Required work
Which lines in the records below contain the word "estimates"? Report each of them.

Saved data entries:
______________________________
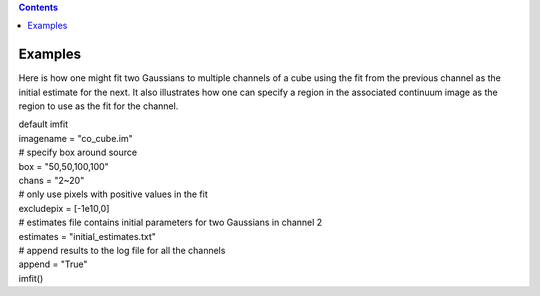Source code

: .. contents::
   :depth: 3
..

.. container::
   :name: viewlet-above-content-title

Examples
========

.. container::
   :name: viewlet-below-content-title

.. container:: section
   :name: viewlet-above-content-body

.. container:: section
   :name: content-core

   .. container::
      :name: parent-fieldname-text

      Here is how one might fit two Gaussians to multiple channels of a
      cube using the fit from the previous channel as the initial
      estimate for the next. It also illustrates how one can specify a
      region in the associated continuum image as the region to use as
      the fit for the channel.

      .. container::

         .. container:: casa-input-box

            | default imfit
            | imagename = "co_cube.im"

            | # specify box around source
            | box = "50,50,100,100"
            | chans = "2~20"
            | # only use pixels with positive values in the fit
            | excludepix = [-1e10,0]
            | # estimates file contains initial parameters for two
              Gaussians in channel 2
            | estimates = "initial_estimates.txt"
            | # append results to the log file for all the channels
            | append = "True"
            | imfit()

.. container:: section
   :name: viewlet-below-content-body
______________________________
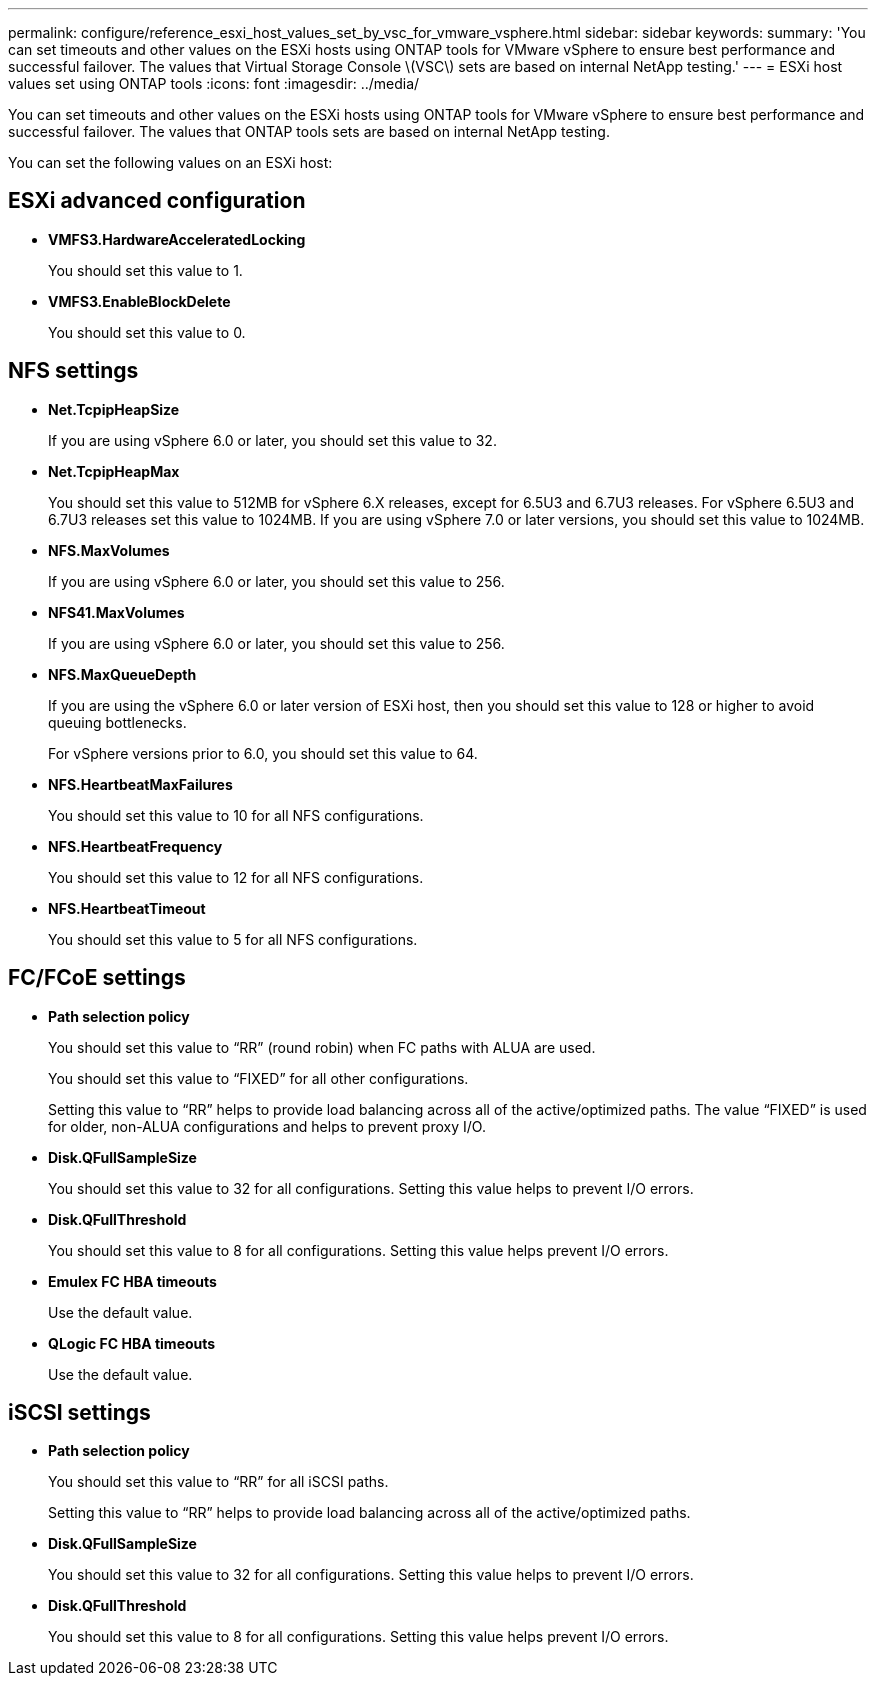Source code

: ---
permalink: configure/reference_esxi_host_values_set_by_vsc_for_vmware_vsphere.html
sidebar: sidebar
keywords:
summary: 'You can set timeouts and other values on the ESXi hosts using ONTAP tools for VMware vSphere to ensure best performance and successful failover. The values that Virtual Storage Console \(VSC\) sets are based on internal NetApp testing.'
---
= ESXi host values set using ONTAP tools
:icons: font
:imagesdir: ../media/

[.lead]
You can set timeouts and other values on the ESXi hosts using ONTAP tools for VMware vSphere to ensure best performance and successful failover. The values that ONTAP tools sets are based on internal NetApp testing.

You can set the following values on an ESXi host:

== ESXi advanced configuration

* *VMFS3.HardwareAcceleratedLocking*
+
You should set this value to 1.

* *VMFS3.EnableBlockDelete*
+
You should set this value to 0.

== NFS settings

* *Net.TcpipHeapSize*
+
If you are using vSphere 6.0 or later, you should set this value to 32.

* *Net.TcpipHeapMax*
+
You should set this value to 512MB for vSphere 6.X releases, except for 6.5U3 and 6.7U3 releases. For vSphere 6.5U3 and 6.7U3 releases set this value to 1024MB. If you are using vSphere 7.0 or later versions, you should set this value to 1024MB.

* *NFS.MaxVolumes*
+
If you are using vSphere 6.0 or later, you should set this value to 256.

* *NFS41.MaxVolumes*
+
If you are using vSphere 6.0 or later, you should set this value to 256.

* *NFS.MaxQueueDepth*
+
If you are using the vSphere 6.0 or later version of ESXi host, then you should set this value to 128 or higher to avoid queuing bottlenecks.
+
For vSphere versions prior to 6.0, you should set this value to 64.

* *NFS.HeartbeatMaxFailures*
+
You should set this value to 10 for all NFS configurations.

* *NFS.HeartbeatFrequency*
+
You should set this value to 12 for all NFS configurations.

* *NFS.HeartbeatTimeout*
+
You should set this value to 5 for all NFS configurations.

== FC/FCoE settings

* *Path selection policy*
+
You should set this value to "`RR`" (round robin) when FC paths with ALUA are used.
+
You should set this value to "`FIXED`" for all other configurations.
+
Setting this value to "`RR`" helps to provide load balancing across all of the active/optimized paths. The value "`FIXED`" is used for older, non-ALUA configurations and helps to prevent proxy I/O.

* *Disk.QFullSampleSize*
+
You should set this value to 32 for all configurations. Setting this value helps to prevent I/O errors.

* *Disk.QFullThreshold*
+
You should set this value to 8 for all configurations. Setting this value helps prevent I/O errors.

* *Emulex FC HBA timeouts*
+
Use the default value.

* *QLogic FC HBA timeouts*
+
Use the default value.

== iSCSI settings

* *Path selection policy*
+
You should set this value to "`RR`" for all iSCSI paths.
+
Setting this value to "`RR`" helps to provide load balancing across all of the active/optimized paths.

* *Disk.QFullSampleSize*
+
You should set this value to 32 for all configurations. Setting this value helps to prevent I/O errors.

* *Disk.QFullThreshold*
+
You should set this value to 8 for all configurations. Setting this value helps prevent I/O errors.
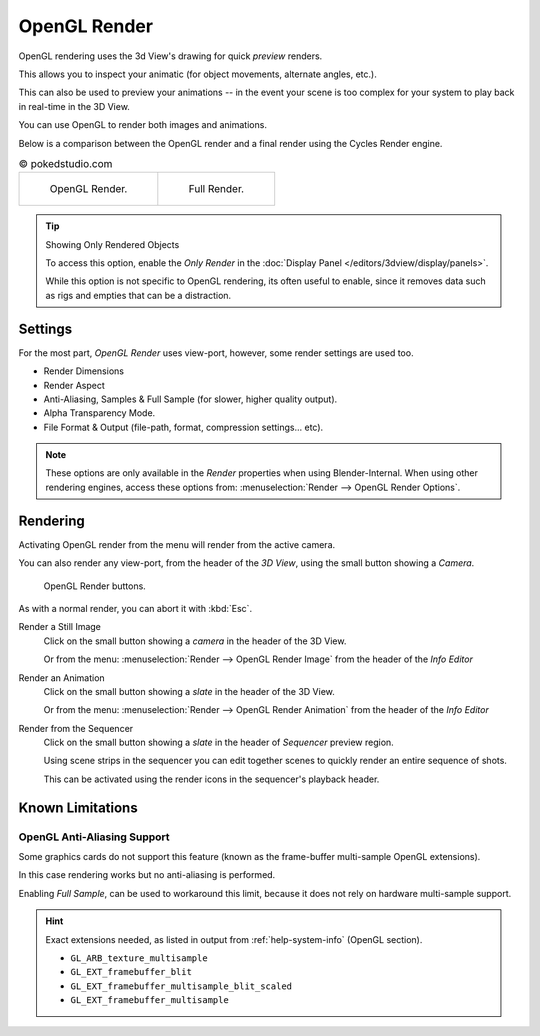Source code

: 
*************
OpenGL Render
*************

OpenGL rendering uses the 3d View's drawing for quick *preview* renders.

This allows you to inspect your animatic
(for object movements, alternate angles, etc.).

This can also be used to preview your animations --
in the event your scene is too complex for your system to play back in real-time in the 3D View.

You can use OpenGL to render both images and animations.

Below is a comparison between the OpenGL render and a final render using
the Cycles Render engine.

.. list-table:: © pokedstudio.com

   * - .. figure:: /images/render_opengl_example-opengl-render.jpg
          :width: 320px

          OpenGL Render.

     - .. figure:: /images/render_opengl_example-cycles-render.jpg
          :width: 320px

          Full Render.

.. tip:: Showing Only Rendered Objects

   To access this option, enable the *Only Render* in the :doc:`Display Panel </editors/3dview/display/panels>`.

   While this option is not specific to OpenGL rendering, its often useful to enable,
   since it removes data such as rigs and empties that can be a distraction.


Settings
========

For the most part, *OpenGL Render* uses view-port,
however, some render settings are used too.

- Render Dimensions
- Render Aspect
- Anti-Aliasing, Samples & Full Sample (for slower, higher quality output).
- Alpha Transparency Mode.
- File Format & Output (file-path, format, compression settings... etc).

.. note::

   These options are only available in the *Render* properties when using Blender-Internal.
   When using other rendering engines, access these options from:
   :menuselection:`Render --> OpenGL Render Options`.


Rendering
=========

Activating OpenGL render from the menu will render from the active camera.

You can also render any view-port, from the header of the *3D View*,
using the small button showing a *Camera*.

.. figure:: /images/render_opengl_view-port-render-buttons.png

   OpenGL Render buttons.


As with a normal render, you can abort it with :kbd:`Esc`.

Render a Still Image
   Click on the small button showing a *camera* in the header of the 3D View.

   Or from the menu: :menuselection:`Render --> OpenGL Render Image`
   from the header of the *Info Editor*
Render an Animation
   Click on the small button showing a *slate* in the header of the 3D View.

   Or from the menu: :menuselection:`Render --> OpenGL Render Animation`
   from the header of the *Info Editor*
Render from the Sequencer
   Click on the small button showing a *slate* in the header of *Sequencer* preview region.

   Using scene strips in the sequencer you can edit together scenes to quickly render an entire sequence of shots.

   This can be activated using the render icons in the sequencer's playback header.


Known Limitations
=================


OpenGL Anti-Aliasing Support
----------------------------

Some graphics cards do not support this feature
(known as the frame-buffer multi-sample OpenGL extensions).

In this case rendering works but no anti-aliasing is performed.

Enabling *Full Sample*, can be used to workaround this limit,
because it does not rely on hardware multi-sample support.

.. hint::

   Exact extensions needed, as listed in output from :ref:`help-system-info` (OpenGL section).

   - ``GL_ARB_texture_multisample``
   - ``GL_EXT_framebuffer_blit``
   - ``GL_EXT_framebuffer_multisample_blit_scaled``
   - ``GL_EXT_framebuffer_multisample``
______________________________
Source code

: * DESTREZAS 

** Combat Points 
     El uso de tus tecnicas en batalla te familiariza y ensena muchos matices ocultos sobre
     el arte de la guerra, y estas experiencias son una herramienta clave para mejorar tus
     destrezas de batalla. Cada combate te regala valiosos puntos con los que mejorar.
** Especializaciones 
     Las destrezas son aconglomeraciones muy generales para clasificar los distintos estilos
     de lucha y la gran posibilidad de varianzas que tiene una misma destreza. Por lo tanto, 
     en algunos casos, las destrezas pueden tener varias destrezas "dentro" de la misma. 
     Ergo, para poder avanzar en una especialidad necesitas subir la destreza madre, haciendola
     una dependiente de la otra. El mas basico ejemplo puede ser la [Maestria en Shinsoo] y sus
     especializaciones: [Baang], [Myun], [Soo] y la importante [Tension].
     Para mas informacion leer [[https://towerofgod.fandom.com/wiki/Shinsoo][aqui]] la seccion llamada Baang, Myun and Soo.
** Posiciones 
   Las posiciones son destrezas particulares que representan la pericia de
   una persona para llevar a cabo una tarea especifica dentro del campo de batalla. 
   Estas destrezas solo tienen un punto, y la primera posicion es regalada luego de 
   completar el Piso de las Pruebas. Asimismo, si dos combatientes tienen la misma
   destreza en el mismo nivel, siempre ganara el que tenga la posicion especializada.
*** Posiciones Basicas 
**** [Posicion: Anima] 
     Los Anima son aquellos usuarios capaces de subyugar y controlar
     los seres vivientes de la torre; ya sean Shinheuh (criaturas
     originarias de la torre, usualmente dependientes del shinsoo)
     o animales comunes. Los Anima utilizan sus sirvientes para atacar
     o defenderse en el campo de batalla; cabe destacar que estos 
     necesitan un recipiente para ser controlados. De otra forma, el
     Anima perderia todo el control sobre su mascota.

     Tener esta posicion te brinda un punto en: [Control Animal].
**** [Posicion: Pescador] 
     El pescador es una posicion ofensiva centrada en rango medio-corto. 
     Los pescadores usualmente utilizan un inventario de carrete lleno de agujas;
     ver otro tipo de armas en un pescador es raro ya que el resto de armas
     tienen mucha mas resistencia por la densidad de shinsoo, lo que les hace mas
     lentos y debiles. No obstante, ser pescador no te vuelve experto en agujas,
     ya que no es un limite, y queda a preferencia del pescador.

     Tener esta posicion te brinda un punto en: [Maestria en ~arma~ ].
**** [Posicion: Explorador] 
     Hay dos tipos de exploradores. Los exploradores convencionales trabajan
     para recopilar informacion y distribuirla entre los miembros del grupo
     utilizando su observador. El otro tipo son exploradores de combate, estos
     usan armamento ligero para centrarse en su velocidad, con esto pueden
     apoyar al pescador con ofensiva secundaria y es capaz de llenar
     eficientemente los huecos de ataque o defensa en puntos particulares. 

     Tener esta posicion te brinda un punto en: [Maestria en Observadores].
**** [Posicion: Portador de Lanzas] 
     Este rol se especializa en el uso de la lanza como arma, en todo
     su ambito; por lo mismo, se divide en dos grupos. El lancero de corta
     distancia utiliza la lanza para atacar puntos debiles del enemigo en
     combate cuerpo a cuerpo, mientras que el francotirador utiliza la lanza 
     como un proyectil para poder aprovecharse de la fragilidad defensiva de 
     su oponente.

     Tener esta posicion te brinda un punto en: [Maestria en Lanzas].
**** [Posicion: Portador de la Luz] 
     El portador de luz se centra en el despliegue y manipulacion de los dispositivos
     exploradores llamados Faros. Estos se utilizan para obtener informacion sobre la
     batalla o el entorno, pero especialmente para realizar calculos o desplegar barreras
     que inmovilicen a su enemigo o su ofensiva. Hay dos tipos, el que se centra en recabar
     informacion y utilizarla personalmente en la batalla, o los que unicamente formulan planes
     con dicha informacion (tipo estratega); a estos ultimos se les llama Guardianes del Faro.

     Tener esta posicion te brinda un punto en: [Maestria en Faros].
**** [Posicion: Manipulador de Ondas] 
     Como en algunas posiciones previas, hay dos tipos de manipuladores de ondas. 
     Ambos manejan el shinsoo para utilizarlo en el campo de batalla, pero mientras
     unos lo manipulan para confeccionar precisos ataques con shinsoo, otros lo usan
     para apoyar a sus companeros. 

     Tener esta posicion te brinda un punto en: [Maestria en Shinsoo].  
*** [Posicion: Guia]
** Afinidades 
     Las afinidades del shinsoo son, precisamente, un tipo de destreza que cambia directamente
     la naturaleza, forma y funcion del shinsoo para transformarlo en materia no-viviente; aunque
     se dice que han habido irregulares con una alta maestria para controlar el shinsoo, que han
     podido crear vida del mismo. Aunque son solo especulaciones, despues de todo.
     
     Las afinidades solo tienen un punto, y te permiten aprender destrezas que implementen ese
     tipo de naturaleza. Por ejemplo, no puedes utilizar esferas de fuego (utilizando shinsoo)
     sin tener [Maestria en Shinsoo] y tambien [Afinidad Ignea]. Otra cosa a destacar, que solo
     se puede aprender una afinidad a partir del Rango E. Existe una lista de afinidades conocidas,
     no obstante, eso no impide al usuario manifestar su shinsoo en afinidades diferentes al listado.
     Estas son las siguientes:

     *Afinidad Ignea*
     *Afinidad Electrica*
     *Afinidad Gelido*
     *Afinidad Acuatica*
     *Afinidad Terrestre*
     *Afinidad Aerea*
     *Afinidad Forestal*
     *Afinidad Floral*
______________________________
Reply to the task
            | # estimates file contains initial parameters for two
            | estimates = "initial_estimates.txt"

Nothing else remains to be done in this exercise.